**JOB:**
Write out, word for word, every line from the very first one through the line containing "ざいます。ご注文をいただいた後にお断りさせていただ", including both of those lines.

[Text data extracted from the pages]

———

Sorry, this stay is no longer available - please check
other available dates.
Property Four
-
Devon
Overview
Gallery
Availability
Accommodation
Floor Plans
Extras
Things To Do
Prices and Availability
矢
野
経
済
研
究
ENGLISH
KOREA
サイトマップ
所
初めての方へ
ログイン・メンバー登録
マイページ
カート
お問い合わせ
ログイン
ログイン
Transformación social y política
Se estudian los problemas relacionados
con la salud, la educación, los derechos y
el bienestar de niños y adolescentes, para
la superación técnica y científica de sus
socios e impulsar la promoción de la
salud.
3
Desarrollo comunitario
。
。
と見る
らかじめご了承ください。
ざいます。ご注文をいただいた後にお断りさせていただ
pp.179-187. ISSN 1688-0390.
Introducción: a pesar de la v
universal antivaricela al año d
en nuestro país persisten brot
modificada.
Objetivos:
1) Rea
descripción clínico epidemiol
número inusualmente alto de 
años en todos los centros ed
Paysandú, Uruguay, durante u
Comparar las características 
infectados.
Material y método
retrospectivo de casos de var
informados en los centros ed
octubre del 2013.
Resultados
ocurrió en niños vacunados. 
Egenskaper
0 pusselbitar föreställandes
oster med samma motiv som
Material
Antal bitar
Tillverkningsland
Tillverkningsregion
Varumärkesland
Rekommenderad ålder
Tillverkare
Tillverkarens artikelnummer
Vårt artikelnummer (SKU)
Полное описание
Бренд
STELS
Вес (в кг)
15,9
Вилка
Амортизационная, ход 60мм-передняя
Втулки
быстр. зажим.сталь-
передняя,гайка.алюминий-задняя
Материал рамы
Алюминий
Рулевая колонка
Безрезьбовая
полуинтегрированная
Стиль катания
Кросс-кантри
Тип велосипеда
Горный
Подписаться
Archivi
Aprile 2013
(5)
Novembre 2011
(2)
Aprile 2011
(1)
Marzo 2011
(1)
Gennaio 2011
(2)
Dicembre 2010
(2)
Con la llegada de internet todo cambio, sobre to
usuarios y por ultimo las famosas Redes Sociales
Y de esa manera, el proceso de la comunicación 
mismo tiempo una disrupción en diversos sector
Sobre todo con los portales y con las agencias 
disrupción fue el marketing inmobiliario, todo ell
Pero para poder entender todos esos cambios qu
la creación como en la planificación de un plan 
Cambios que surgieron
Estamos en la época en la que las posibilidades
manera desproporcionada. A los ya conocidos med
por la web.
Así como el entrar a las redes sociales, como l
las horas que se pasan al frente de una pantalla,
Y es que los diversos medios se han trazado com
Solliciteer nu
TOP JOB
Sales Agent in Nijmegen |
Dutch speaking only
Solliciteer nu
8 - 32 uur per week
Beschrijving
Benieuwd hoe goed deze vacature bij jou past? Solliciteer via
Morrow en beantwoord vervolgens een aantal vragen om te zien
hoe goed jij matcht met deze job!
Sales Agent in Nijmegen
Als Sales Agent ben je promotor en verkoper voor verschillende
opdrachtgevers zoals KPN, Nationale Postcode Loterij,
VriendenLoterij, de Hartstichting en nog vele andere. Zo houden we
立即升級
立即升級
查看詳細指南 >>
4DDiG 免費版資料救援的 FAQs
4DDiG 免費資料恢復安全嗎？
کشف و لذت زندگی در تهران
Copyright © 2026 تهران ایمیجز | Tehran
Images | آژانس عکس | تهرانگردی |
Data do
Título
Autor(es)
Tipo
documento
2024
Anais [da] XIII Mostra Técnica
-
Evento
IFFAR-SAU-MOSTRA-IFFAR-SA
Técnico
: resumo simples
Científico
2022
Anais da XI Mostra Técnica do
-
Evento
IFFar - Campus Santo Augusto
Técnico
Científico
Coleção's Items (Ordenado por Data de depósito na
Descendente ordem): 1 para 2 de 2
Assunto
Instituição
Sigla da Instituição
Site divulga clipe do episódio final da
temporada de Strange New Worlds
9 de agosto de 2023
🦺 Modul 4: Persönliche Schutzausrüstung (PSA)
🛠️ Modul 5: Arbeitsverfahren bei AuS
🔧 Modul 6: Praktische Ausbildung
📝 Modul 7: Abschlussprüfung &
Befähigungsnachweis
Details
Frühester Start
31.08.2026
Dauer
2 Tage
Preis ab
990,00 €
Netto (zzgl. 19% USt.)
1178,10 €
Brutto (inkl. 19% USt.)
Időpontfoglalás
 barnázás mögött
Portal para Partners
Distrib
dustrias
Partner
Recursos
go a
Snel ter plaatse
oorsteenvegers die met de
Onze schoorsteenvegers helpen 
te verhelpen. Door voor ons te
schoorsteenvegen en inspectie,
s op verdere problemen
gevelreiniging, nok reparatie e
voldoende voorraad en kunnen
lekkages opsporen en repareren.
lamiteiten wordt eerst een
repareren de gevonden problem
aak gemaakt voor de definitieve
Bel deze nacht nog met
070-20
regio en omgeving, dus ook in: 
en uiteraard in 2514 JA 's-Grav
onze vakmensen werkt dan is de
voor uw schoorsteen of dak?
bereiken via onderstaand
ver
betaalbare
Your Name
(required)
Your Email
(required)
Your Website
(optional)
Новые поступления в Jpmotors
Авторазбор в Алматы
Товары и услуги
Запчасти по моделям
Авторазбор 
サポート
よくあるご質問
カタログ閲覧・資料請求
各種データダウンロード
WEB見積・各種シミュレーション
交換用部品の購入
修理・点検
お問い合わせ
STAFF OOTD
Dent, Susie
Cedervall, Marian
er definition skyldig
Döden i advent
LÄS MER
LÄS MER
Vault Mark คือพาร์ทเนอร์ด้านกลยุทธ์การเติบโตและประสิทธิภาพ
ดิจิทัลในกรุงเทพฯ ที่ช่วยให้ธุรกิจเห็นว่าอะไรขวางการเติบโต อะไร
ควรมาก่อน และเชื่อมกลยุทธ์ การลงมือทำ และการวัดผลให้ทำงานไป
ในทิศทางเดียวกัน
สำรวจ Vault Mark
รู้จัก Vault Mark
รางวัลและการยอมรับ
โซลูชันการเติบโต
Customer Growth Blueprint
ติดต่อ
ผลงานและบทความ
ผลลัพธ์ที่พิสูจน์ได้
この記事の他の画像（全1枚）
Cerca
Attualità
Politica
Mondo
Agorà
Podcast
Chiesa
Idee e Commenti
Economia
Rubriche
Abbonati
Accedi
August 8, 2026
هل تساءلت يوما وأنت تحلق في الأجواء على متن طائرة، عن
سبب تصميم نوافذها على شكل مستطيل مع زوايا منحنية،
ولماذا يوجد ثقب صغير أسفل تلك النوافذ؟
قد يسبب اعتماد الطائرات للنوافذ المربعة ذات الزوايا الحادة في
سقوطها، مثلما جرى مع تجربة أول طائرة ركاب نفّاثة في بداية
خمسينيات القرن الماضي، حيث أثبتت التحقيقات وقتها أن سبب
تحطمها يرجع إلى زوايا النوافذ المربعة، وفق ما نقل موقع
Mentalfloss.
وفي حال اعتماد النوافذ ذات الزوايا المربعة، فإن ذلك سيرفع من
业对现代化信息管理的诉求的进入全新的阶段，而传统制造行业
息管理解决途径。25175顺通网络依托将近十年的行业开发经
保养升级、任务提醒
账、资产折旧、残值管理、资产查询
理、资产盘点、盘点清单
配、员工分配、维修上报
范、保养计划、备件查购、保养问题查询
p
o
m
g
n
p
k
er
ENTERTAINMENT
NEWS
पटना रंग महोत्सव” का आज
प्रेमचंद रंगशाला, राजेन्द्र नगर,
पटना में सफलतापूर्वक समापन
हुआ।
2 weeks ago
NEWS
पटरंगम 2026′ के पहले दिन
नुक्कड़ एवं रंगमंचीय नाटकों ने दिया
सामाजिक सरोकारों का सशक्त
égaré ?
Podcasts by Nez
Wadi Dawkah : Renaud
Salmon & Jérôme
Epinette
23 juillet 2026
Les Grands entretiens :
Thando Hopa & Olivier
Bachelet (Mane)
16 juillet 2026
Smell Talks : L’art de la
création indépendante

———

**THE ANSWER:**
Sorry, this stay is no longer available - please check
other available dates.
Property Four
-
Devon
Overview
Gallery
Availability
Accommodation
Floor Plans
Extras
Things To Do
Prices and Availability
矢
野
経
済
研
究
ENGLISH
KOREA
サイトマップ
所
初めての方へ
ログイン・メンバー登録
マイページ
カート
お問い合わせ
ログイン
ログイン
Transformación social y política
Se estudian los problemas relacionados
con la salud, la educación, los derechos y
el bienestar de niños y adolescentes, para
la superación técnica y científica de sus
socios e impulsar la promoción de la
salud.
3
Desarrollo comunitario
。
。
と見る
らかじめご了承ください。
ざいます。ご注文をいただいた後にお断りさせていただ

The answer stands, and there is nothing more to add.